"The examiner, standing at the patient's right, begins the search for the appendix by applying two, three, or four fingers of his right hand, palm surface downward, almost flat upon the abdomen, at or near the umbilicus. While now he draws the examining fingers over the abdomen in a straight line from the umbilicus to the anterior superior spine of the right ileum, he notices successively the character of the various structures as they come beneath and escape from the fingers passing over them. _In doing this the pressure exerted must be deep enough to recognize distinctly, along the whole route traversed by the examining fingers, the resistant surfaces of the posterior abdominal wall and of the pelvic brim. _Only in this way can we positively feel the normal or the slightly enlarged appendix; pressure short of this must necessarily fail.

"Palpation with pressure short of reaching the posterior wall fails to give us any information of value; the soft and yielding structures simply glide away from the approaching finger. When, however, these same structures are compressed between the posterior abdominal wall, and the examining fingers, they are recognized with a fair degree of distinctness. Pressure deep enough to recognize distinctly the posterior abdominal wall, the pelvic brim and the structures lying between them and the examining finger forms the whole secret of success in the practice of palpation of the vermiform appendix."

Can there be any wonder that this disease is so fulminating in the hands of the average medical man or can there be any surprise at the death rate? If such an examination were given to a well man and repeated as frequently as in the average appendicitis case, I say that the well man would soon suffer from some severe disease induced by bruising.

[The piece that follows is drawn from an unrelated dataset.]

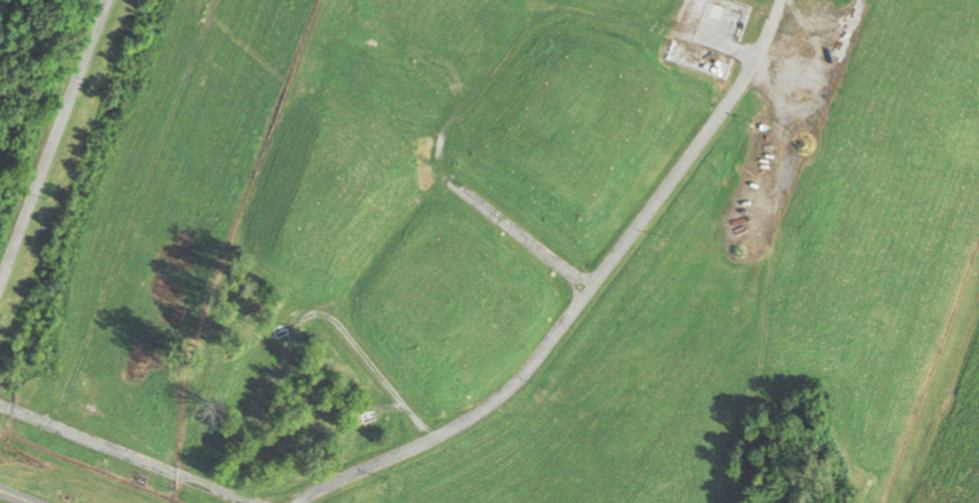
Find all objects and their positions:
building: (793, 72)
road: (49, 132)
road: (22, 494)
road: (300, 498)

When appendicitis or typhlitis ends in an abscess, and the pus sac is ruptured by meddlesome, unskilled treatment, scientific or otherwise, causing the pus to burrow toward the groin, surgery is the only treatment; there is no hope of recovery in such a case without establishing thorough drainage, and this means skilled surgical treatment. It will positively be a miracle if such a patient recovers without an operation. I have seen these cases linger for two, three, and even five years. The type of cases that lingers so long is one that has an imperfect drainage, either into the bowels or through a fistulous outside opening.

What per cent of cases is of this type? That is hard to tell for the world is full of unskilled, heavy-handed manipulators.

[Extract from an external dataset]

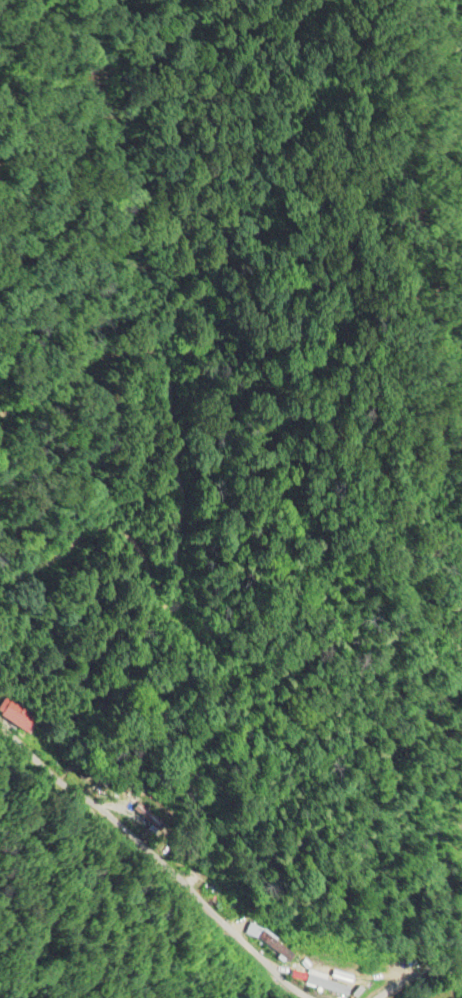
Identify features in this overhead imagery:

I have seen quite a number of this type who had been brought into this unnecessary state by bungling doctors who were treating them for typhoid fever and its complications.

I say without fear of successful contradiction that there never was and never will be such a case unless it is made so by the worst sort of malpractice.

The fact that a diagnosis was made in spite of the tympanitic distention is proof that a dangerous force was used in doing so, converting a typhlitic abscess into a perityphlitic one, and doubtlessly causing premature rupture into the bowel. Any professional man, with the right regard for his patient's welfare, and the judicial understanding that qualifies him for taking the responsibility of directing the treatment of so important a case, would scarcely have laid the weight of his finger on an abdomen in such a dangerous condition. The symptoms and course of the malady up to that time should have told the real diagnostician that there was an abscess and that the abscess would rupture into the cecum if it were not meddled with.

No one with a proper understanding of his responsibility in such a case would have thought of undertaking an operation with a patient in the physical condition that this man was reported to be in. "The long continuance of the severe symptoms" is proof positive that the "severe symptoms" were false or man-made.]

"Morphine was ordered subcutaneously, Priessnitz compresses to the abdomen, pellets of ice and meat jelly by mouth; eventually gastric ravage."